OPINION: Jumping The Gun – The UKIP Response To The Russia Crisis
Let me start with a confession. I totally understand why many members of UKIP love and admire Vladimir Putin. He is a strong leader who rules his country with a patriotic zeal that many of us wish our own politicians were capable of and he does really ‘Put Russia First’. However, whenever my mind turns to the Russian regime my responses to it are conditioned by weariness and a lot of this has nothing really to do with Russia or indeed Putin himself but it ultimately boils down to his support for Iran which is clearly a material threat to the very existence of Israel, a country which through my faith is dear to my heart.
So, I approach this whole question in a bit of an equivocal and conflictual place. Initially, I felt that if Russia was responsible for the attack in Salisbury then this would be a horrific infringement of our national sovereignty and I still feel that were that to be the case then that would remain objectively true. However, it is increasingly clear to me that this is highly unlikely to be the case and that the Russian government and Vladimir Putin are the victims of a politically motivated hatchet-job.
Jurisprudence demands two things. One is that a defendant is presumed innocent until guilty and, this being the case, that reasonable doubt benefits the defence and results in an acquittal. It is quite clear that the British governments’ evidence against Russia is at the very best circumstantial and at worst completely non-existent. Indeed, as the days roll on, the case made by Theresa May is spectacularly imploding under the weight of its obvious contradictions.
This makes the response of the UKIP leadership unfortunate, to say the least. Gerard Batten kicked off our response with a highly emotive piece on UKIP Daily. He stated:
The poisoning of Russian double agent Sergei Skripal and his daughter Yulia was almost certainly carried out on the orders of the Russian state.

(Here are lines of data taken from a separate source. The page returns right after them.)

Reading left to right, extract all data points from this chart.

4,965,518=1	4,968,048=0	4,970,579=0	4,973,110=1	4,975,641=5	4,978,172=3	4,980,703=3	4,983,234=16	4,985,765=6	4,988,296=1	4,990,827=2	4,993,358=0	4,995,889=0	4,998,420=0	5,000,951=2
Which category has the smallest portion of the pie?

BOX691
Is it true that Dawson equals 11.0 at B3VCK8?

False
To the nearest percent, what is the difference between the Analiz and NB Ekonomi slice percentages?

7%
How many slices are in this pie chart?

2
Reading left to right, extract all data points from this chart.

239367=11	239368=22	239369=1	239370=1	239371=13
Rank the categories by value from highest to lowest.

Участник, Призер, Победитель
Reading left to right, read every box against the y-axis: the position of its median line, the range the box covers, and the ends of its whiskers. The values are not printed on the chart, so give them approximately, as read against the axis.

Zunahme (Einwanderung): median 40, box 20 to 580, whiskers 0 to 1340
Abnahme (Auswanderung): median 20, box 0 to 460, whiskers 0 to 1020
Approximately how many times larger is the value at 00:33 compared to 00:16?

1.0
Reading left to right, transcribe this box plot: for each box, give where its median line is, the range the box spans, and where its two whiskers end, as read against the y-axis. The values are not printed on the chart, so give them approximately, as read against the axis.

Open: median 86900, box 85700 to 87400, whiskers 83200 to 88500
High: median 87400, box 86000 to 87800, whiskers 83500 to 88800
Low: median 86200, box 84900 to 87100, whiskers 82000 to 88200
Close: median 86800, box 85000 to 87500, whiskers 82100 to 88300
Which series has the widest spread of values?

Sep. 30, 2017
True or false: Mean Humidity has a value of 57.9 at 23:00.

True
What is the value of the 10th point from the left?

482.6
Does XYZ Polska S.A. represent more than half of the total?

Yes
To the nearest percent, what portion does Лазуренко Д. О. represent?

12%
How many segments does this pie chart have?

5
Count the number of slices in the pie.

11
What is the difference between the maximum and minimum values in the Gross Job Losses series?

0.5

Well no, as we have just explored, that is far from being ‘almost certain’. He went on to retell the story of the killing of Alexander Litvinenko, a murder it is more likely the Russian state WAS responsible for, sadly, his involvement with and closeness to that case seems to have coloured Mr Batten’s judgement in this case and severely, I would argue, blinded his objectivity. The UKIP Twitter account has run amok, even going so far as to retweet a blatantly fake news piece from The Independent. I strongly suspect that Gawain Towler, the former press officer who apparently is still doing some work pro-bono, is responsible for this not least because his Twitter timeline clearly shows a strong anti-Russia bias.
This would be bad enough but then we come to the piece of nonsense shown below:
UKIP MEPS withdraw from Russian Presidential Election Scrutinyhttps://t.co/Nol7Kl8wi0
— UKIP (@UKIP) 15 March 2018
Getting somewhat ahead of itself, the UKIP leadership has decided to impose its own set of diplomatic sanctions on the Russian regime. However, since the purpose of this monitoring is to ensure that the elections are free and fair and not gamed by Putin, one cannot help but think we just as a Party cut off our nose to spite our face.
Put simply, we have placed ourselves in the invidious position of siding with the British state when it appears that this state is a potentially very short distance away from being exposed as a warmongering liar which has fabricated a false allegation of murder probably to the nefarious end of keeping us well and truly hog-tied to the European Union through common security agencies and maybe even somehow involved in a common defence force. We are conniving in that sense in its betrayal of the British people. Forget Putin, jurisprudence and indeed loyalty to the truth demand that the British government is held properly to account over this issue. If we lose sight of that then we are in serious danger of dooming ourselves as a Party, now should be the time that we return to objectivity and serve those two principles rather than the sinister agenda of Mrs May and the British government.